As you can see from the last post, there is an underlying spiritual or religious tradition behind these stories. Spiritual teachings or perhaps we could say, the religion and belief system underlying them, should be understood, and excavated in the tales. For the hero, the quest cannot be achieved without it a deep knowing of these traditions.
In the first part of The Little Humpbacked Horse we can see this clearly, when the three brothers set out to catch the demon which is trampling the Tsar’s corn each night. The older two brothers make much of performing the outer rituals of their religion – they bow and pray, before going out to challenge the demon, while in fact they are afraid and hide themselves. They come home in the morning pretending that they have waited for the demon, to challenge it. The outer trappings of their religion do not give them the courage or belief to make a stand against something that they know to be destructive. They are superficial and no longer have a function.
The youngest brother Ivan (our hero) does not do any of this. He is depicted as a fool, and yet is shown as being connected to a deep sense of the feminine and of the mystical. When it is his turn to confront the demon, he simply takes a crust of bread and waits for her to show herself. She is indeed a representation of the feminine (a white mare) which has been repressed and denigrated in that society. When Ivan eventually overcomes this demon, after a great battle, she does a deal with him and so he wins his friend and guide, who represents the Spirit of Guidance, the Teacher, and the Teachings – his little humpbacked Horse. When he returns home, he does not tell his brothers or his father what has happened but simply goes about his business. He is laughed at but this does not bother him at all. He has done the deep inner work and can now proceed on his quest, with his guide and teacher.
Later in the story the same brothers try and cheat Ivan out of his hard-won prize – his horses, with no thought to what is right and wrong. Later in the court of the Tsar, where Ivan finds himself, there is again this outward show of devotion, which causes Ivan much grief. The whole land and of course the Tsar, is devoid of a spiritual or mystical underpinning. Ivan’s task is to restore and integrate the sacred feminine principal and so heal the empire.
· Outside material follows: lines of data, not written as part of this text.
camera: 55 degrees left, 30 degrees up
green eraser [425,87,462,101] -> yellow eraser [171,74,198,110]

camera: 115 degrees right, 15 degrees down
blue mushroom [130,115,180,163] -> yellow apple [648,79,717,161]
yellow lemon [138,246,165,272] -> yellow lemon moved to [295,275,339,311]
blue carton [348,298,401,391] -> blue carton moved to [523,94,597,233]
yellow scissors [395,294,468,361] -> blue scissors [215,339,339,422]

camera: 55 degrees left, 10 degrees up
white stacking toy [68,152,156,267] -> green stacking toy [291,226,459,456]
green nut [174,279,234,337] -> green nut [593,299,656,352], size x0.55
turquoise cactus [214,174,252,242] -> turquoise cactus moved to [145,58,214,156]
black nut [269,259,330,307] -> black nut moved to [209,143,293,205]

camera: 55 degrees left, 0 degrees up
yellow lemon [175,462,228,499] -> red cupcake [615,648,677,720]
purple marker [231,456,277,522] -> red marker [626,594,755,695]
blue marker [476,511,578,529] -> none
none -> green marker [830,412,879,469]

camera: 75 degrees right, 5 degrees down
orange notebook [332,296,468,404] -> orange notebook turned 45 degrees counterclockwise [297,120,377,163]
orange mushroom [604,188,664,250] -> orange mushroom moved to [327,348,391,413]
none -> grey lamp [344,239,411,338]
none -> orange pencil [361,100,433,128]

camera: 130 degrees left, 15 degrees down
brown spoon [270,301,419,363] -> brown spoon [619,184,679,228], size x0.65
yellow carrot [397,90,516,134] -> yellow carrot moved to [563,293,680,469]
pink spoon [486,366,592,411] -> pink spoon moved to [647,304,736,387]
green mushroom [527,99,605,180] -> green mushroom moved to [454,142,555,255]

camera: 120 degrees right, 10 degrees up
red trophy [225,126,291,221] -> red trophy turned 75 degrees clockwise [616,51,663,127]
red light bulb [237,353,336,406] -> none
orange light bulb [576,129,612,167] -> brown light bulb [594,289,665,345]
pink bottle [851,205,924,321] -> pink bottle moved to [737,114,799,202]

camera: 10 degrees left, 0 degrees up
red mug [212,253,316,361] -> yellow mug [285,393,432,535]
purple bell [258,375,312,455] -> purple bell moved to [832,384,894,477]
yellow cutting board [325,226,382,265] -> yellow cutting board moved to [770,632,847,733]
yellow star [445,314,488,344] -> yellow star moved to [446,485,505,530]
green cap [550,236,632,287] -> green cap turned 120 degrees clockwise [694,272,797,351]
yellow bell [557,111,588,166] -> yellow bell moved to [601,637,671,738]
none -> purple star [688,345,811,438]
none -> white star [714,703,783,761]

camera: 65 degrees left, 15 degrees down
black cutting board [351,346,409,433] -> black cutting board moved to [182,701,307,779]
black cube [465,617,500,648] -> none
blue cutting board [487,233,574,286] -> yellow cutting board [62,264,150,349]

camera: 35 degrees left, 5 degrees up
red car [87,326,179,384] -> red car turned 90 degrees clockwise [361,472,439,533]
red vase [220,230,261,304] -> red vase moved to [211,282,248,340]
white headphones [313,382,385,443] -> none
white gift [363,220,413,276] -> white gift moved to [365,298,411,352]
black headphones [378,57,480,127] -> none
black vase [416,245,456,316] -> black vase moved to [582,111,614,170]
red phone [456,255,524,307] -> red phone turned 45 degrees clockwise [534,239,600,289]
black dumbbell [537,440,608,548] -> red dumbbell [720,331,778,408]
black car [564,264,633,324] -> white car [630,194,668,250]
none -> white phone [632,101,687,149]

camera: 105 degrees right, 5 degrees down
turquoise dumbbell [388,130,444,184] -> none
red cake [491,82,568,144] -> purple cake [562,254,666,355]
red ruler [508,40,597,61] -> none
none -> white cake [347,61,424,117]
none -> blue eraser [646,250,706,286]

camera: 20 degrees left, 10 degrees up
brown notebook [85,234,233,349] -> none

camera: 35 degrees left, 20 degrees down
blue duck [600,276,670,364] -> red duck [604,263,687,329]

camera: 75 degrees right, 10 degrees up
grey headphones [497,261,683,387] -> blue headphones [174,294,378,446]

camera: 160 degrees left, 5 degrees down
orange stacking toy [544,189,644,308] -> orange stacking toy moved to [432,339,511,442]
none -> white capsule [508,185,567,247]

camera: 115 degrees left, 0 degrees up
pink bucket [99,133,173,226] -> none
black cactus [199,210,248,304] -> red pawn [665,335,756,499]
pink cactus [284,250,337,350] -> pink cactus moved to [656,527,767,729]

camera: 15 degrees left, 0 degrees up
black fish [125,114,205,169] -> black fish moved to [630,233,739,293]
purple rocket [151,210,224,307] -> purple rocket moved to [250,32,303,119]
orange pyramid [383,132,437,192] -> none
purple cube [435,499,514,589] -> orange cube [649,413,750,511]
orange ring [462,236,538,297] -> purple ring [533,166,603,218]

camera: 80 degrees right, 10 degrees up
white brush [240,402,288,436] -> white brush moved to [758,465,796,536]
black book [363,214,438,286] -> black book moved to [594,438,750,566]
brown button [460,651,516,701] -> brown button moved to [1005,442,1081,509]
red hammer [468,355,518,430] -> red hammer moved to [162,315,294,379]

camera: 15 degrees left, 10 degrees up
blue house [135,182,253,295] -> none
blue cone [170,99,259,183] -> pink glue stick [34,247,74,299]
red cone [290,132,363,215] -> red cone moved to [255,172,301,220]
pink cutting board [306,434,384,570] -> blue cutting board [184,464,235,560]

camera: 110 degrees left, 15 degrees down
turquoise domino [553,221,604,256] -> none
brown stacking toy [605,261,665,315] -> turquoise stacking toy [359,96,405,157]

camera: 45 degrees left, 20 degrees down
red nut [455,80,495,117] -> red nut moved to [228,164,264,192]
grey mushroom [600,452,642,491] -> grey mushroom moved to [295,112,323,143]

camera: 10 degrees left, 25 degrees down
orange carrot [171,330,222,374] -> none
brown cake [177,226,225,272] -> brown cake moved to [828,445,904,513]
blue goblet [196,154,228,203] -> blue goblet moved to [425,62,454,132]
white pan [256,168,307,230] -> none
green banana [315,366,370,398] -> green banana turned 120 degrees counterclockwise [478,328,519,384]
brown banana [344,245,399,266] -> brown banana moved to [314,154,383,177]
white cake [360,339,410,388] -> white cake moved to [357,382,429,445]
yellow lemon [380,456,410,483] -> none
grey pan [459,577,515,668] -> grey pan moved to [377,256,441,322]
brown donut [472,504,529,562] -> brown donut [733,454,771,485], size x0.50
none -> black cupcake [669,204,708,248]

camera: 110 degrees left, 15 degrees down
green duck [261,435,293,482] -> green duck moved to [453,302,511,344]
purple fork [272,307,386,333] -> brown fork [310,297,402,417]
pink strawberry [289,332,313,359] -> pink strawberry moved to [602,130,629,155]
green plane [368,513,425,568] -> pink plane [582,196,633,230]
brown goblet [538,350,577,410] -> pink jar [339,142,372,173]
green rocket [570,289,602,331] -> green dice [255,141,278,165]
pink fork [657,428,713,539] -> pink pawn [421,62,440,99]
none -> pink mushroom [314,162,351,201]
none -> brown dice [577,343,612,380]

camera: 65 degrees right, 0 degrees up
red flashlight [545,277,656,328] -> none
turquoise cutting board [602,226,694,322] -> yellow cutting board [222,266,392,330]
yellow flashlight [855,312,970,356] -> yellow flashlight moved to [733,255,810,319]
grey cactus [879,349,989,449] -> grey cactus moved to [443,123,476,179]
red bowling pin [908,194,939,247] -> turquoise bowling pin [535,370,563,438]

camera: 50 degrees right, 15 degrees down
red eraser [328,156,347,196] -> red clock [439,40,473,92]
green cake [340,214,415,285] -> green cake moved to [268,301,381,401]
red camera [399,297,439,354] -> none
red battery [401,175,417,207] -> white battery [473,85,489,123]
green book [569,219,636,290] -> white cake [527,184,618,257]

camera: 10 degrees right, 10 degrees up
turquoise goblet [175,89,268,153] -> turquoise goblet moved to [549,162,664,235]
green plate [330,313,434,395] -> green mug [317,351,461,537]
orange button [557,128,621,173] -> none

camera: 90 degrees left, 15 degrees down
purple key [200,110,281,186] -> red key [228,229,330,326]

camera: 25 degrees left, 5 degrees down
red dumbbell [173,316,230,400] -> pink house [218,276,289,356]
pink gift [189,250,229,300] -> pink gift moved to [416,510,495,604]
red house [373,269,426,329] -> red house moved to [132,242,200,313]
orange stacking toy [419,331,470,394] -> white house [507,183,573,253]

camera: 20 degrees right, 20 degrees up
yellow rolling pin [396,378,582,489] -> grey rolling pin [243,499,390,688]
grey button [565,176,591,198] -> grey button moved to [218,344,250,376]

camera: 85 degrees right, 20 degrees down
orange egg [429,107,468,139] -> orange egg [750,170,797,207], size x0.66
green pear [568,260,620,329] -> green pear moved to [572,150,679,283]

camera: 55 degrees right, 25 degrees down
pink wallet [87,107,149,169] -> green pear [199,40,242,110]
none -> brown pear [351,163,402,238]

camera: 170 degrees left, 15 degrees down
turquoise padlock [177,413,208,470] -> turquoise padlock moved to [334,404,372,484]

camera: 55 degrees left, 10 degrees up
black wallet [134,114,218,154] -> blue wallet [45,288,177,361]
In the story of Golden Chisel and the Stone Ram, it is clear that the people in the village did not have an active working belief system or religion which sustained them deeply. We are told that they had no fresh spring water for their tea and food – no water of life, no spiritual nourishment, to sustain them. But there was a tradition, which was well known and a prophesy – that one day spring water would burst forth from the lips of a stone ram. A young stone mason (Golden Chisel), after spending a night in the mountains (in a ‘high’ place, possibly meditating or contemplating), sees a light shining in the dry pond near the village. This light is the Divine Light or Spirit of Guidance. He digs where he sees the light and finds a brilliant stone roughly in the shape of a ram. The time he has spent on his inner work, has allowed him to ‘see’ this Light. He has in effect found the core or kernel of a true teaching, – there in the old spiritual beliefs of the village, where he found the light and went digging. The stone was very hard and blunted his tools as he chiseled his stone ram. So we too must chisel out our own Ideal of God and create our ‘structure’ of belief. It is hard and difficult and requires all the tools that we have – our practices and belief systems. When the stone ram is at last complete, the little stone ram comes alive and speaks to Golden Chisel, offering gold and riches, but Golden Chisel only asks for fresh water for the village. In a sense he was being tempted, just as Christ was tempted in the desert after his baptism. With the insight and wisdom he had achieved, he could have anything he wanted, but he was a true Teacher and only asked for this wisdom and life to flow to the village. The Stone Ram brought fresh water from the sacred Yellow River to the village each night. As the story unfolds we discover much about the difficulties and ultimate success in bringing new Teachings to the world. Golden Chisel had to contend with the jealous god of the Yellow river, before he could be successful in allowing the water to flow directly to the village. He truly was a new messenger or prophet.
Cenerentola (an old version of the Cinderella story) shows very clearly that there has been an old and hidden matriarchal or Goddess religion in Sardinia since ancient times, and it is this which underpins the whole story. The Dove of the Fairies is the leader or high priestess of this religion, and it is she who teaches and advises Cenerentola. We see as the story develops how Cenerentola learns and evolves until she is ready to become the Queen she was destined to be. The story is about her quest and she is the only person named. It is unusual, as it demonstrates the path that the feminine must take towards enlightenment.
The Frog Princess gives us very little hint as to any tradition, except that there is a lack of any understanding of feminine spirituality, and so the hero must find the old witch – the Baba Yaga, to help him. She also comes out of that ancient tradition of a matriarchal religion.